The non-secure links I mentioned refer to links to other sites, not your own.

So you say that if we host the website on one URL and have the SSL on any any Subdomain like in this site they have the SSL on secure.domainname.com will work and we will not have any prompts .

But I have seen that if on HTTPS site we have any links of HTTP even the statcounter or google analytics then also the prompt comes

[Jack_mcs]

It is caused by a non-secured external link. google analytics is an external link. Is it secure?

[bwit]

Jack_mcs, on 09 November 2009, 12:29, said:

It is caused by a non-secured external link. google analytics is an external link. Is it secure?

If you check http://www.mrgadget.com.au/catalog/ and go to checkout page when the site goes on HTTPS , it also have both links HTTP and HTTPS on one page . But the secure nonsecure prompt does not come

[Jack_mcs]

bwit, on 09 November 2009, 14:57, said:

If you check http://www.mrgadget.com.au/catalog/ and go to checkout page when the site goes on HTTPS , it also have both links HTTP and HTTPS on one page . But the secure nonsecure prompt does not come

Please list the links on that page that are to external sites.

Edited by Jack_mcs, 09 November 2009, 16:55.

[bwit]

Jack_mcs, on 09 November 2009, 16:53, said:

Please list the links on that page that are to external sites.
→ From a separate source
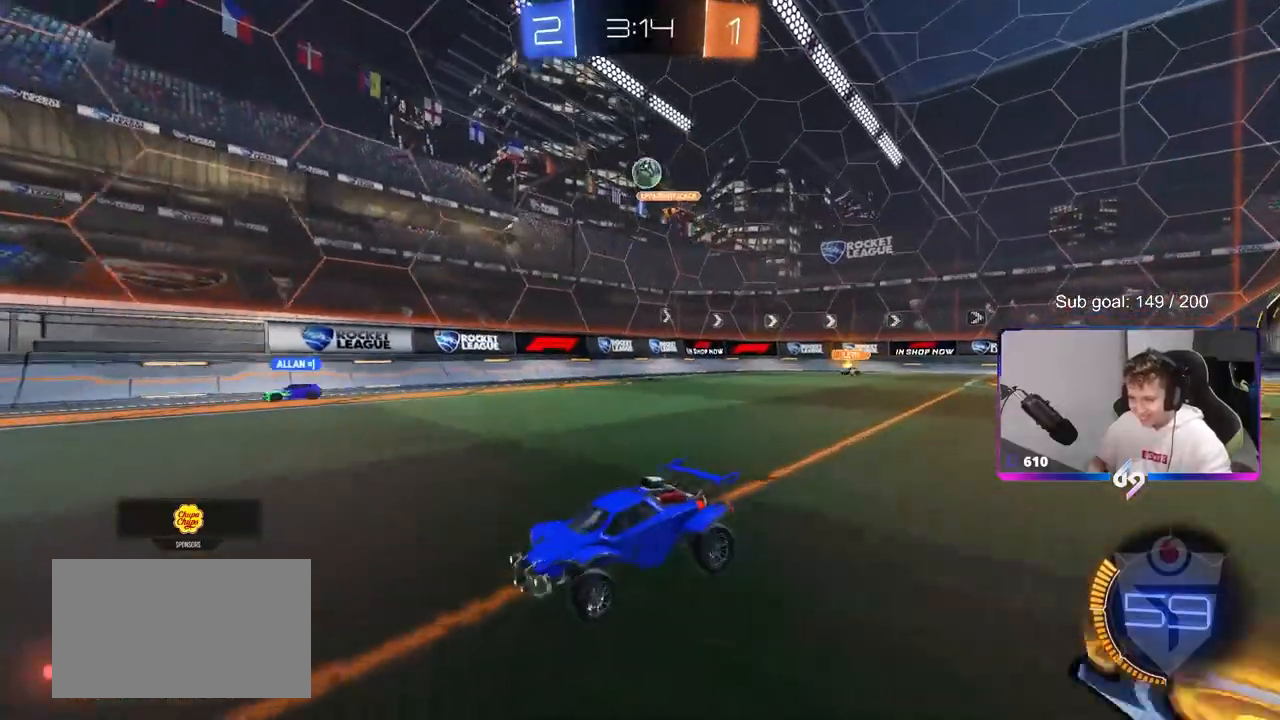
{"keys": ["d", "w"], "mouse": [], "mouse_move": "down", "events": [[183, "a", "up"], [367, "d", "down"]]}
https://secure.mrgadget.com.au/catalog/login.php

Just click on Login link and it will open the above link. Note that for HTTPS , it has moves to a subdomain "secure" within that domain .
And if you take the mouse on any Categories or click on any categories or just do "view Source" and Find "HTTP" on that page you will see that there are many HTTP links with Full URL path in the HTTPS page .
Still there is no prompt from the browser

[germ]

bwit, on 10 November 2009, 06:55, said:

https://secure.mrgadget.com.au/catalog/login.php

Just click on Login link and it will open the above link. Note that for HTTPS , it has moves to a subdomain "secure" within that domain .
And if you take the mouse on any Categories or click on any categories or just do "view Source" and Find "HTTP" on that page you will see that there are many HTTP links with Full URL path in the HTTPS page .
Still there is no prompt from the browser

"Links" to other sites or pages don't cause the "non secure items" warning.

That happens only if you try to load content (usually scripts or images) from HTTP sources on HTTPS pages.

[Jack_mcs]

bwit, on 10 November 2009, 06:55, said:

https://secure.mrgadget.com.au/catalog/login.php

Just click on Login link and it will open the above link. Note that for HTTPS , it has moves to a subdomain "secure" within that domain .
And if you take the mouse on any Categories or click on any categories or just do "view Source" and Find "HTTP" on that page you will see that there are many HTTP links with Full URL path in the HTTPS page .
Still there is no prompt from the browser

You're not listening to what I am saying. The site is mrgadget.com.au. The http links you mention are to mrgadget.com.au. Those are not to an external site. If you have a link to abc.com on that page, that is an external site and may cause a problem. So on the page where you are having a problem, find links that are going to some external site. That is where the problem will be. It could be due to how the cert is installed but in almost all cases it such a link.